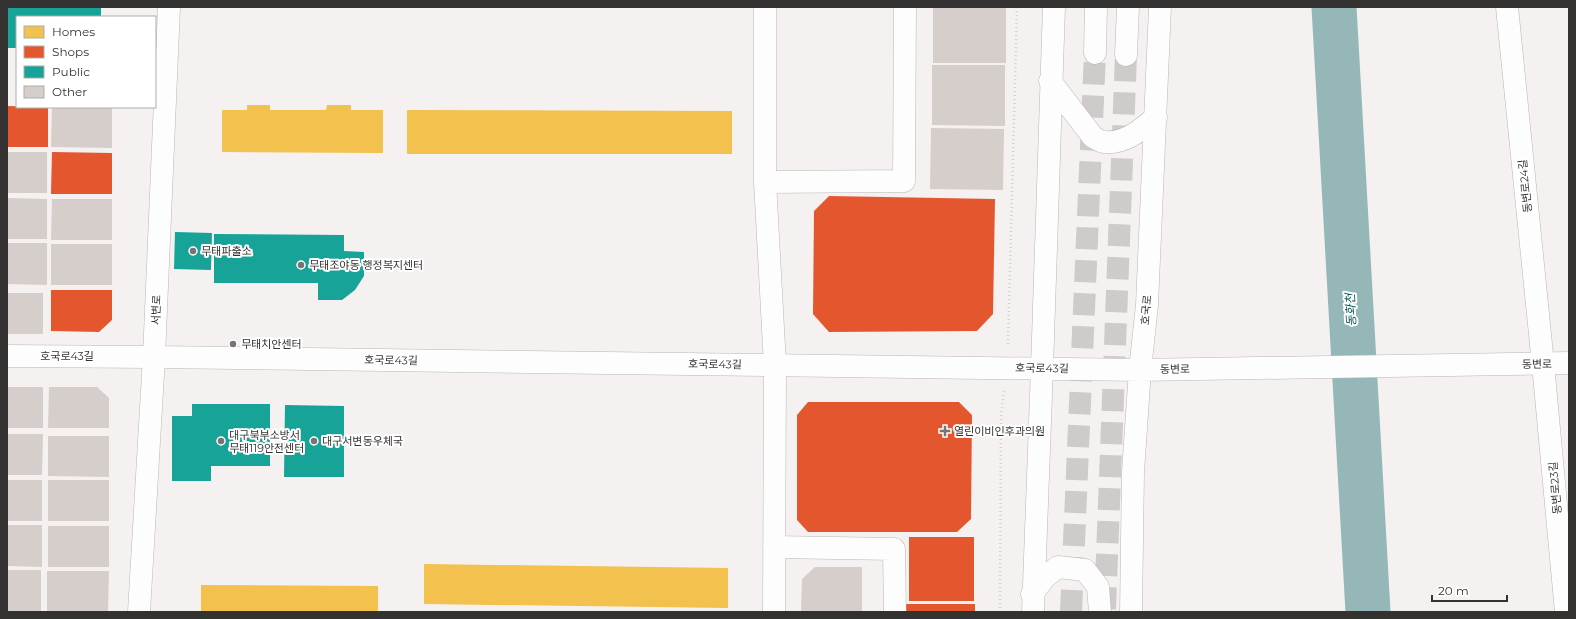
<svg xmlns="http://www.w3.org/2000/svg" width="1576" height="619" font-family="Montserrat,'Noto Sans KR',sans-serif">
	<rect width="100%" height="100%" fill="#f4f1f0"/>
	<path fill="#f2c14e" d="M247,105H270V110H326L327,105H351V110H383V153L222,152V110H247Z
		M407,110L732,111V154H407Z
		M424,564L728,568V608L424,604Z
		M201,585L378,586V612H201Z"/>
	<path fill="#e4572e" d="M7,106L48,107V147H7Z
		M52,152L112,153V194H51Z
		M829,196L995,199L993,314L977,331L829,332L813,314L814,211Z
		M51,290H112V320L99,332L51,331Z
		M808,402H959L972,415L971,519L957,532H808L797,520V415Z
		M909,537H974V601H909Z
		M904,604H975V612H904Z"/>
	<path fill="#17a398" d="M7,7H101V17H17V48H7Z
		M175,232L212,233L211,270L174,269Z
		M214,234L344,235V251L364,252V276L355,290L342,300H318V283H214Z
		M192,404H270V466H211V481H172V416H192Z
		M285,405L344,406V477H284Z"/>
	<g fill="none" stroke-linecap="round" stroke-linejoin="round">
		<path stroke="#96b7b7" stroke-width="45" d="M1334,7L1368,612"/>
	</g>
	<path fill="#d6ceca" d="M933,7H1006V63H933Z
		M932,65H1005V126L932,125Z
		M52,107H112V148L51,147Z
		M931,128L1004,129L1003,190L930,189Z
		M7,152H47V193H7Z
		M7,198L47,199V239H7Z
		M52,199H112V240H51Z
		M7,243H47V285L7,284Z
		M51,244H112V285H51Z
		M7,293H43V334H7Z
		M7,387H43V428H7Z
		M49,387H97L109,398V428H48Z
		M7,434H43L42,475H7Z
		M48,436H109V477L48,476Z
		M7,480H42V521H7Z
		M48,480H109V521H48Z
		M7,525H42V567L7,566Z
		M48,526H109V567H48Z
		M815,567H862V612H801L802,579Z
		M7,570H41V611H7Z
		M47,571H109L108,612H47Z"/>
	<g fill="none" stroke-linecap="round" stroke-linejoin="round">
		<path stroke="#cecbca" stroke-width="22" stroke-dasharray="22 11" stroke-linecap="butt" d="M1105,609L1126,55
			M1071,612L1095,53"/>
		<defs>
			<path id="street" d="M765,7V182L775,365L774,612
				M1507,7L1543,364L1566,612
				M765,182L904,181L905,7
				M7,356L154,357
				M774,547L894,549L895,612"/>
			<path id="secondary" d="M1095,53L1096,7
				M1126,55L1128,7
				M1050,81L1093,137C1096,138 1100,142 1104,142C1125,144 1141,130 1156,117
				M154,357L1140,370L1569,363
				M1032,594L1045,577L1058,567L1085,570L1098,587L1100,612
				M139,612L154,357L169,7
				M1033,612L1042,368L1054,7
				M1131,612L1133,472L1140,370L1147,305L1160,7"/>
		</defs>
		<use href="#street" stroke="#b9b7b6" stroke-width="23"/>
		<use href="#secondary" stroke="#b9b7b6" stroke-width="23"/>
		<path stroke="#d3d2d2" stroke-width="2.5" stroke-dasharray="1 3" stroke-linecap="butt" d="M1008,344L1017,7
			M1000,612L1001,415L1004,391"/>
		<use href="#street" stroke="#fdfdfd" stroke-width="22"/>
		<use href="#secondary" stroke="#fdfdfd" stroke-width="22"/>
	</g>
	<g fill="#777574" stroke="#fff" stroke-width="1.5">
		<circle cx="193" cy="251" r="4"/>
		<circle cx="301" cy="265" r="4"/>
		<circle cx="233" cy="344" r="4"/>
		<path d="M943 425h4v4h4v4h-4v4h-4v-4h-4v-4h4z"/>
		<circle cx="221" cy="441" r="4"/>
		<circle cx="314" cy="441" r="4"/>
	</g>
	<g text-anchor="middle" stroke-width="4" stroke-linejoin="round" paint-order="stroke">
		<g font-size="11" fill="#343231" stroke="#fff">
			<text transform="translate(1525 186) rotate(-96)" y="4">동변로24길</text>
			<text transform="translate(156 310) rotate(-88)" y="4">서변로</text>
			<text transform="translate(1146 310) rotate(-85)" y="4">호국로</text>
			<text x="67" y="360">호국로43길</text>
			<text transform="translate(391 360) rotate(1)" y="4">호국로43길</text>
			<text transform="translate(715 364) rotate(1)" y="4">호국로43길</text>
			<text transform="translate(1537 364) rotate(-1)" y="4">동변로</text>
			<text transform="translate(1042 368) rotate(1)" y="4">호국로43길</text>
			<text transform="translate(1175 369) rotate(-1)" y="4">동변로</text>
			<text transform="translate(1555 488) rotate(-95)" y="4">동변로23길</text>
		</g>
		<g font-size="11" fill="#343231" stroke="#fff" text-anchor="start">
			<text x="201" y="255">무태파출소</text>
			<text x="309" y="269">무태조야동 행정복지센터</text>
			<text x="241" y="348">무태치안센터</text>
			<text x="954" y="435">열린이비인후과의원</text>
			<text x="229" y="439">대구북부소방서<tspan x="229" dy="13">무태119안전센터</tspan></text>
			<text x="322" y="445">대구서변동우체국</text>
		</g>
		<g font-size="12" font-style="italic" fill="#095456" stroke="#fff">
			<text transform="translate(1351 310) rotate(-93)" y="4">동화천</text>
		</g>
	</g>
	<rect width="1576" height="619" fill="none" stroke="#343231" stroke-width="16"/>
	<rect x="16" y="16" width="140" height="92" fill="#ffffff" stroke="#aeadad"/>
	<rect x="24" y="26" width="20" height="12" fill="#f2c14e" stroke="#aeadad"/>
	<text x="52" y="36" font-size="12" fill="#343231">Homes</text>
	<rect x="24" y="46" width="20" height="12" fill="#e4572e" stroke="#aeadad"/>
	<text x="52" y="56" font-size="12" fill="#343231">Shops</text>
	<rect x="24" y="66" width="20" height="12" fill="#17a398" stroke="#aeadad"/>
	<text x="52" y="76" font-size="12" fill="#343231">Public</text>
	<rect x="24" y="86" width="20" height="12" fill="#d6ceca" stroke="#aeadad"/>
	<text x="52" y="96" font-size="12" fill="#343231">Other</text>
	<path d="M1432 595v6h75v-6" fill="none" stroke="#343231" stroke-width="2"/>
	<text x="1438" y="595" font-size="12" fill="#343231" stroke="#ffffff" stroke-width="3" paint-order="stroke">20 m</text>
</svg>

·····

Copy each line above exactly. Images do not belong in the copy.

<svg xmlns="http://www.w3.org/2000/svg" width="1576" height="619" font-family="Montserrat,'Noto Sans KR',sans-serif">
	<rect width="100%" height="100%" fill="#f4f1f0"/>
	<path fill="#f2c14e" d="M247,105H270V110H326L327,105H351V110H383V153L222,152V110H247Z
		M407,110L732,111V154H407Z
		M424,564L728,568V608L424,604Z
		M201,585L378,586V612H201Z"/>
	<path fill="#e4572e" d="M7,106L48,107V147H7Z
		M52,152L112,153V194H51Z
		M829,196L995,199L993,314L977,331L829,332L813,314L814,211Z
		M51,290H112V320L99,332L51,331Z
		M808,402H959L972,415L971,519L957,532H808L797,520V415Z
		M909,537H974V601H909Z
		M904,604H975V612H904Z"/>
	<path fill="#17a398" d="M7,7H101V17H17V48H7Z
		M175,232L212,233L211,270L174,269Z
		M214,234L344,235V251L364,252V276L355,290L342,300H318V283H214Z
		M192,404H270V466H211V481H172V416H192Z
		M285,405L344,406V477H284Z"/>
	<g fill="none" stroke-linecap="round" stroke-linejoin="round">
		<path stroke="#96b7b7" stroke-width="45" d="M1334,7L1368,612"/>
	</g>
	<path fill="#d6ceca" d="M933,7H1006V63H933Z
		M932,65H1005V126L932,125Z
		M52,107H112V148L51,147Z
		M931,128L1004,129L1003,190L930,189Z
		M7,152H47V193H7Z
		M7,198L47,199V239H7Z
		M52,199H112V240H51Z
		M7,243H47V285L7,284Z
		M51,244H112V285H51Z
		M7,293H43V334H7Z
		M7,387H43V428H7Z
		M49,387H97L109,398V428H48Z
		M7,434H43L42,475H7Z
		M48,436H109V477L48,476Z
		M7,480H42V521H7Z
		M48,480H109V521H48Z
		M7,525H42V567L7,566Z
		M48,526H109V567H48Z
		M815,567H862V612H801L802,579Z
		M7,570H41V611H7Z
		M47,571H109L108,612H47Z"/>
	<g fill="none" stroke-linecap="round" stroke-linejoin="round">
		<path stroke="#cecbca" stroke-width="22" stroke-dasharray="22 11" stroke-linecap="butt" d="M1105,609L1126,55
			M1071,612L1095,53"/>
		<defs>
			<path id="street" d="M765,7V182L775,365L774,612
				M1507,7L1543,364L1566,612
				M765,182L904,181L905,7
				M7,356L154,357
				M774,547L894,549L895,612"/>
			<path id="secondary" d="M1095,53L1096,7
				M1126,55L1128,7
				M1050,81L1093,137C1096,138 1100,142 1104,142C1125,144 1141,130 1156,117
				M154,357L1140,370L1569,363
				M1032,594L1045,577L1058,567L1085,570L1098,587L1100,612
				M139,612L154,357L169,7
				M1033,612L1042,368L1054,7
				M1131,612L1133,472L1140,370L1147,305L1160,7"/>
		</defs>
		<use href="#street" stroke="#b9b7b6" stroke-width="23"/>
		<use href="#secondary" stroke="#b9b7b6" stroke-width="23"/>
		<path stroke="#d3d2d2" stroke-width="2.5" stroke-dasharray="1 3" stroke-linecap="butt" d="M1008,344L1017,7
			M1000,612L1001,415L1004,391"/>
		<use href="#street" stroke="#fdfdfd" stroke-width="22"/>
		<use href="#secondary" stroke="#fdfdfd" stroke-width="22"/>
	</g>
	<g fill="#777574" stroke="#fff" stroke-width="1.5">
		<circle cx="193" cy="251" r="4"/>
		<circle cx="301" cy="265" r="4"/>
		<circle cx="233" cy="344" r="4"/>
		<path d="M943 425h4v4h4v4h-4v4h-4v-4h-4v-4h4z"/>
		<circle cx="221" cy="441" r="4"/>
		<circle cx="314" cy="441" r="4"/>
	</g>
	<g text-anchor="middle" stroke-width="4" stroke-linejoin="round" paint-order="stroke">
		<g font-size="11" fill="#343231" stroke="#fff">
			<text transform="translate(1525 186) rotate(-96)" y="4">동변로24길</text>
			<text transform="translate(156 310) rotate(-88)" y="4">서변로</text>
			<text transform="translate(1146 310) rotate(-85)" y="4">호국로</text>
			<text x="67" y="360">호국로43길</text>
			<text transform="translate(391 360) rotate(1)" y="4">호국로43길</text>
			<text transform="translate(715 364) rotate(1)" y="4">호국로43길</text>
			<text transform="translate(1537 364) rotate(-1)" y="4">동변로</text>
			<text transform="translate(1042 368) rotate(1)" y="4">호국로43길</text>
			<text transform="translate(1175 369) rotate(-1)" y="4">동변로</text>
			<text transform="translate(1555 488) rotate(-95)" y="4">동변로23길</text>
		</g>
		<g font-size="11" fill="#343231" stroke="#fff" text-anchor="start">
			<text x="201" y="255">무태파출소</text>
			<text x="309" y="269">무태조야동 행정복지센터</text>
			<text x="241" y="348">무태치안센터</text>
			<text x="954" y="435">열린이비인후과의원</text>
			<text x="229" y="439">대구북부소방서<tspan x="229" dy="13">무태119안전센터</tspan></text>
			<text x="322" y="445">대구서변동우체국</text>
		</g>
		<g font-size="12" font-style="italic" fill="#095456" stroke="#fff">
			<text transform="translate(1351 310) rotate(-93)" y="4">동화천</text>
		</g>
	</g>
	<rect width="1576" height="619" fill="none" stroke="#343231" stroke-width="16"/>
	<rect x="16" y="16" width="140" height="92" fill="#ffffff" stroke="#aeadad"/>
	<rect x="24" y="26" width="20" height="12" fill="#f2c14e" stroke="#aeadad"/>
	<text x="52" y="36" font-size="12" fill="#343231">Homes</text>
	<rect x="24" y="46" width="20" height="12" fill="#e4572e" stroke="#aeadad"/>
	<text x="52" y="56" font-size="12" fill="#343231">Shops</text>
	<rect x="24" y="66" width="20" height="12" fill="#17a398" stroke="#aeadad"/>
	<text x="52" y="76" font-size="12" fill="#343231">Public</text>
	<rect x="24" y="86" width="20" height="12" fill="#d6ceca" stroke="#aeadad"/>
	<text x="52" y="96" font-size="12" fill="#343231">Other</text>
	<path d="M1432 595v6h75v-6" fill="none" stroke="#343231" stroke-width="2"/>
	<text x="1438" y="595" font-size="12" fill="#343231" stroke="#ffffff" stroke-width="3" paint-order="stroke">20 m</text>
</svg>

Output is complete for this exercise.